Projeto tenta resgatar uso de plantas medicinais em unidades de saúdeUm projeto realizado em Sorocaba (SP), em parceria com o Ministério da Saúde, visa a popularizar a prática de utilizar plantas medicinais em tratamentos médicos. Geralmente, nas unidades básicas, especialistas orientam e pacientes seguem as recomendações para recuperar a saúde. No entanto, para curar alguns males, eles nem precisaram sair do posto.

A horta comunitária que fica no quintal desses espaços públicos tem plantas medicinais poderosas no combate a muitas doenças. A iniciativa faz parte projeto Fito Sorocaba, que tem como objetivo o uso racional das ervas medicinais na atenção primária à saúde.

“A gente vai indicar da forma correta como utilizar essas plantas, efeitos colaterais que podem ocorrer e como fazer o chá”, explicou a chefe divisão de assistência farmacêutica da prefeitura, Joseane Pereira.

Seis espécies de plantas foram escolhidas para participar do projeto, já que têm alto poder curativo. O boldo melhora a digestão, a melissa ajuda quem tem insônia a dormir, o guaco evita a tosse, o capim limão é um calmante natural. A hortelã ameniza as cólicas intestinais, o manjericão, usado como tempero, é um poderoso anti-inflamatório. “Selecionamos o manjericão para substituir também a utilização do sal, em forma de tempero”, disse Joseane.

Jardim dos sentidos
Os pacientes que recebem a indicação para tratamento com plantas ganham panfletos com as orientações. Apesar de serem naturais, os chás têm indicações de uso, contraindicações, doses corretas e até a maneira certa de serem feitos. O xarope de guaco ajuda a diminuir a tosse, o plântago tem fibras que melhoram o funcionamento do intestino, a espinheira santa é um anti-infamatório, a passiflora funciona como um calmante e as cápsulas de alcachofra ajudam a diminuir o colesterol.

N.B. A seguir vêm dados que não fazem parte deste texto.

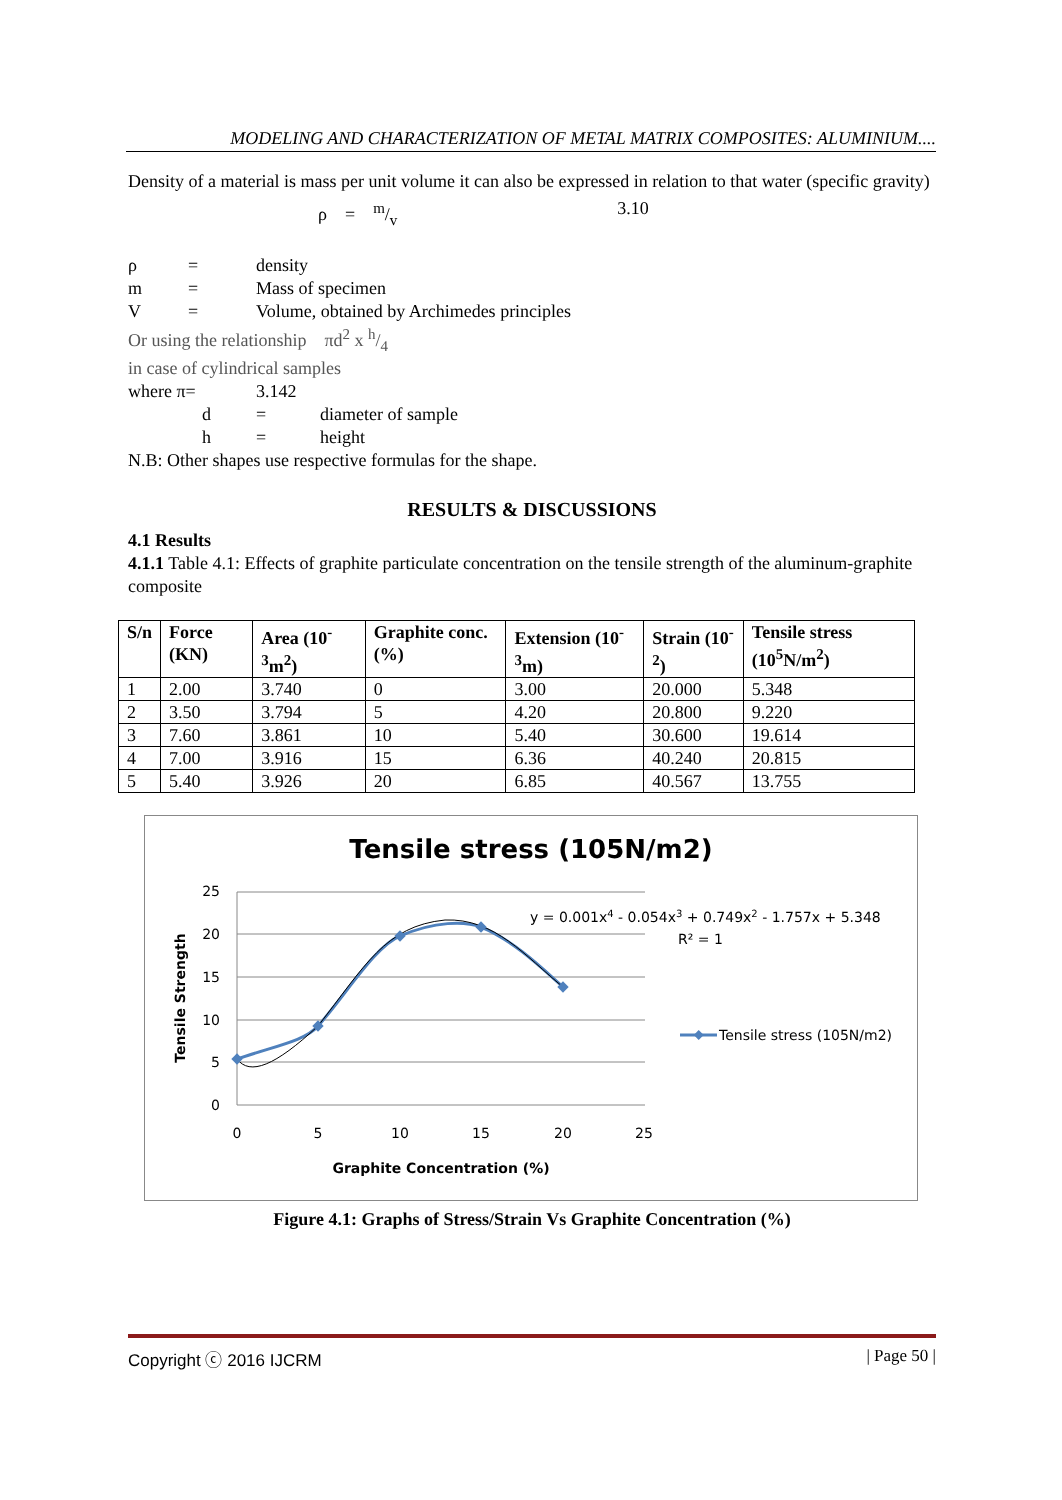MODELING AND CHARACTERIZATION OF METAL MATRIX COMPOSITES: ALUMINIUM....
Density of a material is mass per unit volume it can also be expressed in relation to that water (specific gravity)
ρ = m/v 3.10
ρ = density
m = Mass of specimen
V = Volume, obtained by Archimedes principles
Or using the relationship πd<sup>2</sup> x h/4
in case of cylindrical samples
where π= 3.142
d = diameter of sample
h = height
N.B: Other shapes use respective formulas for the shape.
RESULTS & DISCUSSIONS
4.1 Results
4.1.1 Table 4.1: Effects of graphite particulate concentration on the tensile strength of the aluminum-graphite composite
| S/n | Force (KN) | Area (10<sup>-3</sup>m<sup>2</sup>) | Graphite conc.(%) | Extension (10<sup>-3</sup>m) | Strain (10<sup>-2</sup>) | Tensile stress (10<sup>5</sup>N/m<sup>2</sup>) |
| --- | --- | --- | --- | --- | --- | --- |
| 1 | 2.00 | 3.740 | 0 | 3.00 | 20.000 | 5.348 |
| 2 | 3.50 | 3.794 | 5 | 4.20 | 20.800 | 9.220 |
| 3 | 7.60 | 3.861 | 10 | 5.40 | 30.600 | 19.614 |
| 4 | 7.00 | 3.916 | 15 | 6.36 | 40.240 | 20.815 |
| 5 | 5.40 | 3.926 | 20 | 6.85 | 40.567 | 13.755 |
Tensile stress (105N/m2)
25
20
15
10
5
0
0
5
10
15
20
25
Graphite Concentration (%)
Tensile Strength
y = 0.001x4 - 0.054x3 + 0.749x2 - 1.757x + 5.348
R² = 1
Tensile stress (105N/m2)
Figure 4.1: Graphs of Stress/Strain Vs Graphite Concentration (%)
Copyright ⓒ 2016 IJCRM | Page 50 |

Esse tipo de horta já existe na UBS do Cerrado, Vitória Régia, Lopes de Oliveira e no postinho da Ulisses Guimarães. A ideia é implantar uma horta por mês em cada UBS. Todas as mudas saem do jardim dos sentidos.

A cabeleireira Ana Cristina Sette e o paisagista Cláudio Siqueira sabem usar como poucos o espaço pequeno para cultivar essas espécies. Com a ajuda da natureza, transformaram a casa onde vivem em um lar. Na sacada, o verde comanda o visual e atrai os olhares.

A horta vertical tem até sistema de irrigação por gotejamento. Um capricho que faz bem à saúde. Isso porque eles cultivam plantas medicinais. Tem boldo, capim santo, melissa alecrim, erva doce, menta. Chás e temperos para uma vida mais saudável. “É a nossa farmacinha. Então a gente tem o anfi-inflamatório, o chá, bem estar do dia a dia. Além de ser um elemento decorativo para dar uma vivacidade ao ambiente”, diz Siqueira.